What got me going on this article was a question from a friend who asked, "Do you spell seviche with an 's'?" when we were chatting about that dish that we both adore. She spelled it ceviche and I spelled it seviche. They're both correct and so is cebiche and I happen to think that all of them are corruptions of escabeche (which itself has myriad spellings and corruptions). Language is crazily fluid and cannot be corralled and who cares anyway as long as we understand one another?
But this is all an aside for the real idea behind this post. I think most of us foodies are familiar with this dish, raw fish marinated in citrus. Most references state that the citrus "cooks" the fish, with cooks always in quotes (from the epicurious.com food dictionary: The action of the acid in the lime juice "cooks" the fish, thereby firming the flesh and turning it opaque). This got me pondering about cooked versus raw, the very semantics of two states that we take very much for granted. Or to ask it in a more straightforward manner, what does it mean for something to be cooked?
This leads to many other questions such as "Does the transformation from the raw state necessarily imply the application of heat?" Gee, I'm a professional chef and somewhat of a language pedant and I haven't a clue. So I set about finding an answer, as if such a fundamental question can have but a single answer.
But before I move on, let me just limit this discussion to the physical transformation that happens when food changes state from what we call raw to what we call cooked. The subject would otherwise be fairly boundless. If you don't believe me, ask yourself the following questions:
Am I cooking when I remove heat from sweetened cream and make ice cream?
Am I cooking when I whisk together oil and vinegar in that emulsion that we call a vinaigrette?
Am I cooking when I salt sliced raw cabbage and leave it at room temperature so that it undergoes lactic acid fermentation and becomes sauerkraut?
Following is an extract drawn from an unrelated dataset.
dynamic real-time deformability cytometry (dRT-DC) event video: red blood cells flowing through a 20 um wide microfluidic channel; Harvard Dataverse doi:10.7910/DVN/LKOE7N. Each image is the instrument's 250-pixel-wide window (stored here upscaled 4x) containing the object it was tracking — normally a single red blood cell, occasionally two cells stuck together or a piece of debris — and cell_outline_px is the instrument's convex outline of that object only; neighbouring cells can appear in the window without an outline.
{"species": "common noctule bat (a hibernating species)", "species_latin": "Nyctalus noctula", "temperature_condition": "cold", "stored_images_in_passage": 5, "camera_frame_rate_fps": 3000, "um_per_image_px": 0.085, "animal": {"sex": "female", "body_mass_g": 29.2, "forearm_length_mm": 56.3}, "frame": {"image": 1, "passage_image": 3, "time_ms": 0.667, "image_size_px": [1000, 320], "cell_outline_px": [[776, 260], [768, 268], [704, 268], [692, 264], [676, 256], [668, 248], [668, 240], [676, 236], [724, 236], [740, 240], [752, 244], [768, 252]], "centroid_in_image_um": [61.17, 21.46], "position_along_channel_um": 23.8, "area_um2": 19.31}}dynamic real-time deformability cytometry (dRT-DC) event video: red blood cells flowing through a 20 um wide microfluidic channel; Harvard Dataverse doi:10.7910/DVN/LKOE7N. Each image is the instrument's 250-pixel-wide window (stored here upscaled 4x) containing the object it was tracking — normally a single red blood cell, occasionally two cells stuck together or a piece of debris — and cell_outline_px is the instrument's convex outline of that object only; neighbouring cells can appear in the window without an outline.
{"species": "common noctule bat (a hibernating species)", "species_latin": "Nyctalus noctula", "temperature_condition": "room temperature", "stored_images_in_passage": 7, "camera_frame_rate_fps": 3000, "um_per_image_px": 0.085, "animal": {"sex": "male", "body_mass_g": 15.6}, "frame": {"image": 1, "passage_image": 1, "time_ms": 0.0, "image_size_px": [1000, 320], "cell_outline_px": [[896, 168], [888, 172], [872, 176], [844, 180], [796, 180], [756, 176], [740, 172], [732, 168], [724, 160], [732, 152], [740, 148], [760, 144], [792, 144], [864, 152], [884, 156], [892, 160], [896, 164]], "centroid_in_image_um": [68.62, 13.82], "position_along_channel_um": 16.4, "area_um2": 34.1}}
First stop, a few dictionaries of the English language. The majority such as the compact OED are fairly abolute: cooking is preparing food for consumption by application of heat. A few others such as Merriam-Webster, no doubt wanting to avoid absolutist traps, give more grey definitions along the lines of cooking is preparing for consumption especially by application of heat. Hmmm. A lot of leeway here.
So I decided to consult my well read copy of Harold McGee's On Food and Cooking which generally has the answer to most of my questions culinary. And what did I see in his discussion of seviche but the quotes around the verb cook? Subsequent reading in McGee leads me to understand that the acid in citrus denatures (breaks down) proteins in a way similar to what happens when you apply heat to those same proteins. But it also clear that because of the lack of heat, no Maillard reactions happen and those reactions produce the browning and flavors that we associate with being cooked.
So I am back to square one. I don't know if seviche is raw or cooked or in some hybrid state. But I do know that I love it and that it's just the perfect summertime dish. Here's a recipe that I devised after one that a Mexican prep cook made for me once upon a time. The thing that I took from him was the celery, sliced crosswise into kidney shapes,which adds great texture to the dish. The tequila is my own thing. I make this from scraps of flounder when we are running flounder as an entrée. Any mild white fish will do nicely.
Three Citrus Tequila Flounder Seviche
3 cups diced flounder, about 1 pound
½ teaspoon salt
¼ teaspoon black pepper
½ teaspoon toasted and ground cumin
¼ teaspoon red pepper flakes
1-½ tablespoons guajillo chile paste*
½ medium red onion, minced
2 green onions, sliced
1 large celery stalk, sliced crosswise into kidney shapes
2 cloves garlic, minced
Zest of one blood orange (or regular orange)
Zest of one lime
Zest of one lemon
Juice of two blood oranges
Juice of two limes
Juice of one lemon
1 tablespoon extra virgin olive oil
1 tablespoon gold tequila
Mix all ingredients well and let marinate under refrigeration for at least two hours. Serve cold in a martini glass rimmed with cumin salt and garnished with blood orange.
*To make guajillo paste, reconstitute toasted and seeded dried guajillos in warm water until soft. Drain and blend with sufficient fresh water to make a paste. Pass through a strainer to remove any skin and seed bits.